Preste atenção ao que vou dizer, acha que alguém pode pedir um mar? A vida não é mascar chiclete e já está. A vida é a soma de todos os mares, mesmo aqueles que acordam de repente pessimistas, sem talco para as feridas.
Esta gaja droga-se. Pica-se. Puta-se. Ninguém pode pedir um mar. Nem praia nem o raio que a viole. Ela insiste e volta a pedir
- Um mar por favor.
Há razões para se desistir da vida, alfinetadas que nos tiram o prazer. Esta rapariga droga-se? O mar não pode ir a lado nenhum. As putas podem. Metem-se nos carros de qualquer um e voltam menos desejadas, descompostas da cintura para baixo.
A literatura repete-se a cada novo milénio. Para o ano tenho marcada uma queda livre de um sexto andar. Mesmo frente à biblioteca. Sonhos são sonhos. Evidências nem a pata de um burro.
Se eu bebesse um gole de tintura tratava-me por dentro, como não tenho aguento a democracia. Ouviste?
Para quê querer um mar se ele está sempre aqui?
O afogamento é uma carta do feiticeiro.
Esta não quererá certamente um sufoco igual ao do pequeno joão que largou a mão da sua avó para sentir o que é ter água pelo pescoço.
A verdade e a mentira são duas irmãs gémeas, embora que: uma seja puta e outra não. E a Mãe Vida sofre com isso. Repara como ela chora.
A rapariga caminha nua na praia. Se os cães soubessem a que horas ela vai, iam espiá-la e contemplá-la às escondidas.

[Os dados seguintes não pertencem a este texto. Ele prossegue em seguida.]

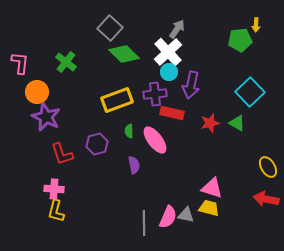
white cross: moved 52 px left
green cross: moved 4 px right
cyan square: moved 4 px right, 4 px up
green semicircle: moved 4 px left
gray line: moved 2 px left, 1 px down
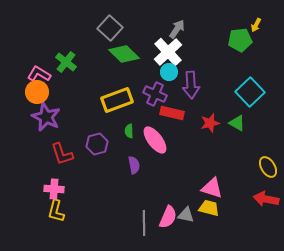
yellow arrow: rotated 24 degrees clockwise
pink L-shape: moved 19 px right, 11 px down; rotated 65 degrees counterclockwise
purple arrow: rotated 16 degrees counterclockwise
purple cross: rotated 30 degrees clockwise
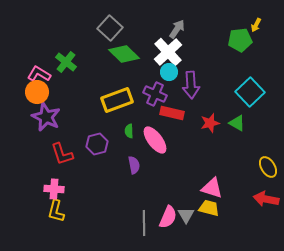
gray triangle: rotated 48 degrees clockwise
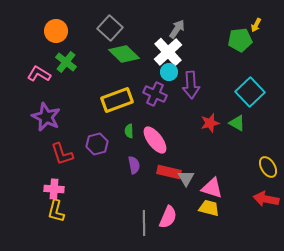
orange circle: moved 19 px right, 61 px up
red rectangle: moved 3 px left, 59 px down
gray triangle: moved 37 px up
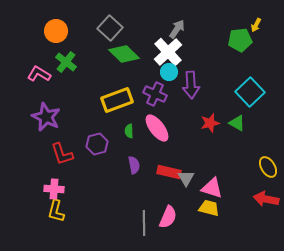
pink ellipse: moved 2 px right, 12 px up
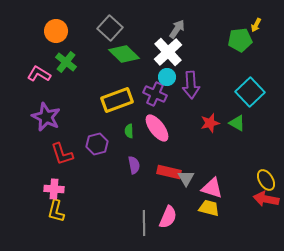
cyan circle: moved 2 px left, 5 px down
yellow ellipse: moved 2 px left, 13 px down
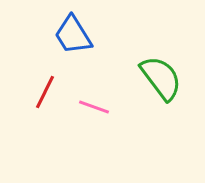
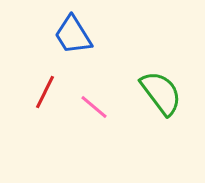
green semicircle: moved 15 px down
pink line: rotated 20 degrees clockwise
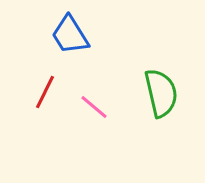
blue trapezoid: moved 3 px left
green semicircle: rotated 24 degrees clockwise
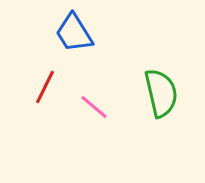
blue trapezoid: moved 4 px right, 2 px up
red line: moved 5 px up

O mar acolhe todas as alcunhas, desde os Pereiras, os Macedos, os Gomes, os Pedrosas.
Sofre-se com os sinos,
com a derrocada do prédio do lado,
com os epitáfios das campas. Para quê mais água se a cerveja faz melhores progressos?
Chamo-lhe Maria e, como todas as Marias, esta também sofre num canto da casa antes e depois do croché, corta os lábios num copo esquinado.
Parte da imaginação tem um gosto proibido, um sentimento cigano. Maria, de santa tem o seu nome. Seu corpo: uma bacia de roupa por lavar. Talvez seja por isso que ela queira um mar. Para se lavar por dentro, cicatrizar a alma com escamas de peixe.
Alguém lhe fez uma surpresa e ofereceu-lhe um aquário para remedeio. O aquário tinha um único peixe que dava com a cabeça minúscula no vidro. Com a água suja mal se percebia o fundo.
- Um mar por favor.
Deixaram de lhe responder, de lhe perguntar porquê porquê porquê. Maria sentiu-se verbalmente nua e, como achada na imensidão do espaço, meteu-se dentro do aquário e fechou o tampo.
Mais tarde alguém reparou nesse facto:
- Este aquário tem um peixe muito bonito. A que espécie pertence?